* _Task description_
Would you please copy every line below that includes the string "example"?

* _Given entries_
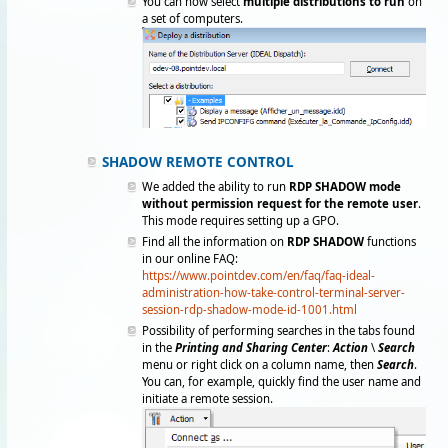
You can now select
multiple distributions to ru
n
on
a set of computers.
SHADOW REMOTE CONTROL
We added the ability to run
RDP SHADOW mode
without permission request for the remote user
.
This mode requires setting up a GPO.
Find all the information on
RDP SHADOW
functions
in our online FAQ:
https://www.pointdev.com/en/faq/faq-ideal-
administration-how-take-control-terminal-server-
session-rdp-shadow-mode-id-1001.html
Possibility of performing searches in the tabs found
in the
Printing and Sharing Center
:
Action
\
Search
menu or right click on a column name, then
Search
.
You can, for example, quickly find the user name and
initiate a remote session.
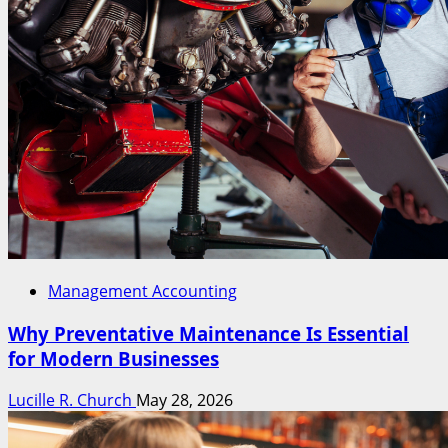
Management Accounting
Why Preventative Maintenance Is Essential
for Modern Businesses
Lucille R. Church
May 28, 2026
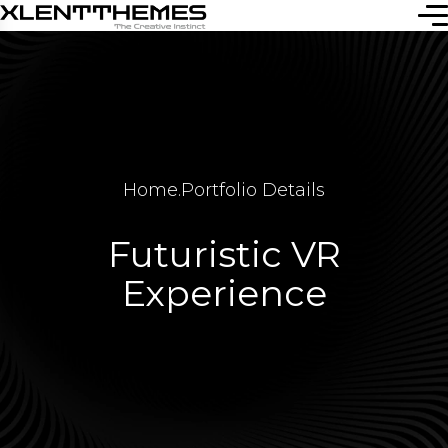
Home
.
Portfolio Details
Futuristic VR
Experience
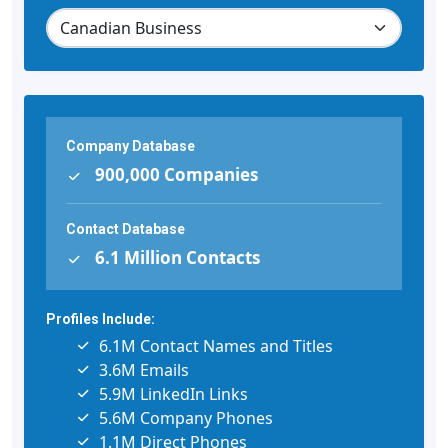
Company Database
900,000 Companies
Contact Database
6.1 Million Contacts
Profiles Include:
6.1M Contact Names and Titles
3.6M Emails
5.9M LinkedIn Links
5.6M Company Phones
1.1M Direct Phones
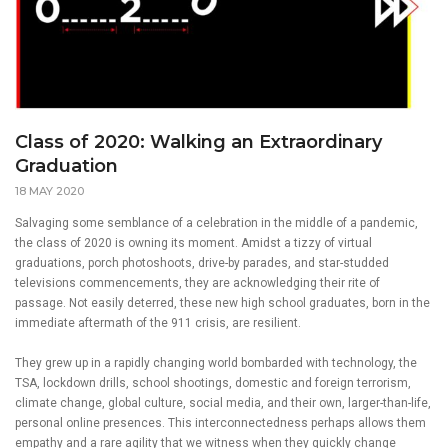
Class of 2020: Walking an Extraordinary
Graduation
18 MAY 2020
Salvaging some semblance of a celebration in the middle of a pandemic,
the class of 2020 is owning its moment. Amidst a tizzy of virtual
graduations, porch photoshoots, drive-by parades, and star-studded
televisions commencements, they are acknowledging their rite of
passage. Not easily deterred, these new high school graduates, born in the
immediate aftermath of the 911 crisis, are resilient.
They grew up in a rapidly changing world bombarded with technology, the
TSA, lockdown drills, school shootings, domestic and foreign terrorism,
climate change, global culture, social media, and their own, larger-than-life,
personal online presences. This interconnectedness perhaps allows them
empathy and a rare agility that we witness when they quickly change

--

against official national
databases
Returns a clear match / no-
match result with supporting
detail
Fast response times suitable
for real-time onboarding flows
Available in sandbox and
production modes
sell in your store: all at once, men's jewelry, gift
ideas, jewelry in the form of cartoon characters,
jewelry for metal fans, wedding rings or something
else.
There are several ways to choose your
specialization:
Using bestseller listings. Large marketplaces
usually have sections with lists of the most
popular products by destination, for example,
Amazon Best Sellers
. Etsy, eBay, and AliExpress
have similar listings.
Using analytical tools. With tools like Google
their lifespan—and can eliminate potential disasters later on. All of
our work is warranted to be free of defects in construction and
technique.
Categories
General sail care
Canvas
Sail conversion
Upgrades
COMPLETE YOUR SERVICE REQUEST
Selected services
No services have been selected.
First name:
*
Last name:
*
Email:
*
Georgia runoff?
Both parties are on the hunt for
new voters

* _Solution below_
You can, for example, quickly find the user name and
popular products by destination, for example,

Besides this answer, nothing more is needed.